Look through the records below for the line with "left shoulder: (381, 487)" and the line with "left back paw: (544, 410)", then return those lines and all lines between, exactly.

■ **EXTRACTED RECORDS**:
/---

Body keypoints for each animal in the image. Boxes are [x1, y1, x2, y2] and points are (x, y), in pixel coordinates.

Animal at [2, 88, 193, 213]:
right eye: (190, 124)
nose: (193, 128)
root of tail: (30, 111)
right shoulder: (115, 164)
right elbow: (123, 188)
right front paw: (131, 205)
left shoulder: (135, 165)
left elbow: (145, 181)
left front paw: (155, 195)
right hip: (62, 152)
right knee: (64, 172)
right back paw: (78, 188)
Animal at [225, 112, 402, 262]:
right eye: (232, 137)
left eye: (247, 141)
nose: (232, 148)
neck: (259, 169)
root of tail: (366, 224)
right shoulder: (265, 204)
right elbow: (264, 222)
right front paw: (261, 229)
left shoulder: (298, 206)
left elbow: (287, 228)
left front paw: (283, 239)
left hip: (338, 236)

\---
/---

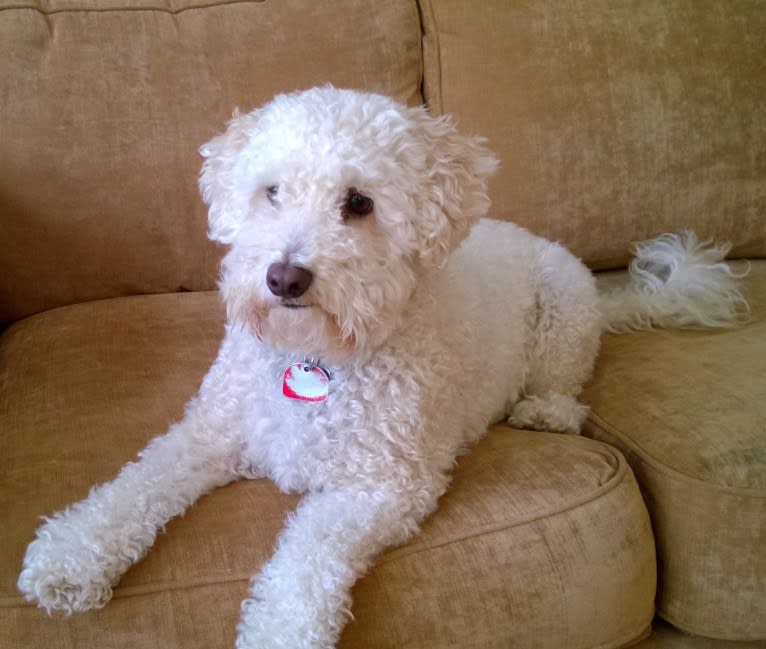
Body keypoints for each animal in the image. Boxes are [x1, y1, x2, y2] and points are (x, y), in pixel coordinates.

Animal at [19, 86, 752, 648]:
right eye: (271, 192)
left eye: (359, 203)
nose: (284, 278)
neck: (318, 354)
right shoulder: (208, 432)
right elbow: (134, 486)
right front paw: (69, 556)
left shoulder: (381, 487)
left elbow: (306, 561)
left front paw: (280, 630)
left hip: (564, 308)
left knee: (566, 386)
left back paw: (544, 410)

\---
/---

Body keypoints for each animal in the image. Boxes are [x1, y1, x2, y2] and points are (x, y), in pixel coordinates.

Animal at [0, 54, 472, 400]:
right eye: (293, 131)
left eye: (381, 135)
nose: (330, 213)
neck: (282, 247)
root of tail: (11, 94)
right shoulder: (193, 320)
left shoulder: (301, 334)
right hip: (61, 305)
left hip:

\---

■ **PROBLEM SOLUTION**:
left shoulder: (381, 487)
left elbow: (306, 561)
left front paw: (280, 630)
left hip: (564, 308)
left knee: (566, 386)
left back paw: (544, 410)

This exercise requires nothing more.